Tata tertib dianggap sebagai banyolan. Hukum ada untuk dilanggar menjadi slogan dimana-mana bahkan di kalangan aparat hukum. Bahkan kalangan terpelajar pun menjadi golongan anti-sistem.

Andai orang Indonesia itu memiliki toalitas dalam bekerja dan belajar, tentu negara ini tidak akan jauh berbeda dari negara-negara Barat dan Amerika. Ah coba kita seperti mereka.

Benarkah kita ingin seperti mereka?

Coba kita lihat. Mereka bekerja keras, dari pagi hingga malam penuh totalitas. Lalu siapa yang mengurus anak-anak mereka jika pagi hingga malam mereka bekerja? Lalu untuk apa suami istri tinggal serumah jika tidak pernah bertemu? Lalu untuk apa keluarga?

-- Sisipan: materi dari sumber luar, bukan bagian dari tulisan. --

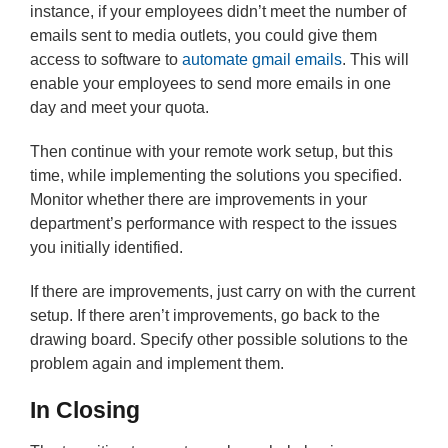
instance, if your employees didn’t meet the number of
emails sent to media outlets, you could give them
access to software to
automate gmail emails
. This will
enable your employees to send more emails in one
day and meet your quota.
Then continue with your remote work setup, but this
time, while implementing the solutions you specified.
Monitor whether there are improvements in your
department’s performance with respect to the issues
you initially identified.
If there are improvements, just carry on with the current
setup. If there aren’t improvements, go back to the
drawing board. Specify other possible solutions to the
problem again and implement them.
In Closing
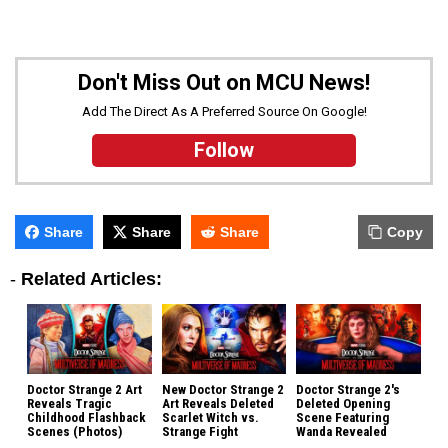
Don't Miss Out on MCU News!
Add The Direct As A Preferred Source On Google!
Follow
Share
Share
Share
Copy
-
Related Articles:
Doctor Strange 2 Art
New Doctor Strange 2
Doctor Strange 2's
Reveals Tragic
Art Reveals Deleted
Deleted Opening
Childhood Flashback
Scarlet Witch vs.
Scene Featuring
Scenes (Photos)
Strange Fight
Wanda Revealed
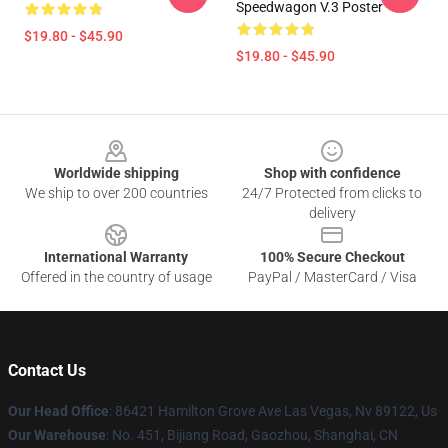
Speedwagon V.3 Poster
$19.80 - $45.90
$19.80 - $45.90
Footer
Worldwide shipping
Shop with confidence
We ship to over 200 countries
24/7 Protected from clicks to
delivery
International Warranty
100% Secure Checkout
Offered in the country of usage
PayPal / MasterCard / Visa
Contact Us
Our Head Office
: 86421 Hamilton Grove Ave Las Vegas, Nv 89122, Us
Our Warehouse
: No. 451, Bijiang Road, Gaozhou, Shanghai, CN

Mereka membangun rumah-rumah indah untuk pembantu mereka. Mereka melahirkan putra-putri mereka untuk diasuh oleh sekolah. Itu biasa saja sebenarnya, tapi apakah kita memang ingin demikian?

Mereka bekerja sangat keras. Belajar dengan penuh pengorbanan. Menaati aturan dengan kaku. Stress mejadi makanan sehari-hari mereka. Masalah menebabkan mereka bunuh diri. Dan hari libur mereka habiskan untuk mabuk-mabukan melepaskan segala masalah yang hinggap dikepala mereka. Mereka yang menjalani hidup seperti dikejar setan. Hidup mereka dihabiskan untuk masalah-masalah yang mereka besar-besarkan sendiri. Sedangkan kita melihat masalah hanya sebagai lalat terbang di antara indahnya pemandangan alam dengan usus yang panjang. Benarkah kita ingin seperti mereka itu?

Meyer Friedman berkata bahwa mereka orang tipe A, kita tipe B. Mereka hidup untuk bekerja. Kita hidup untuk menikmatinya. Lalu kamu hidup untuk apa? Jadi orang pragmatis emang lebih enak daripada jadi orang perfeksionis.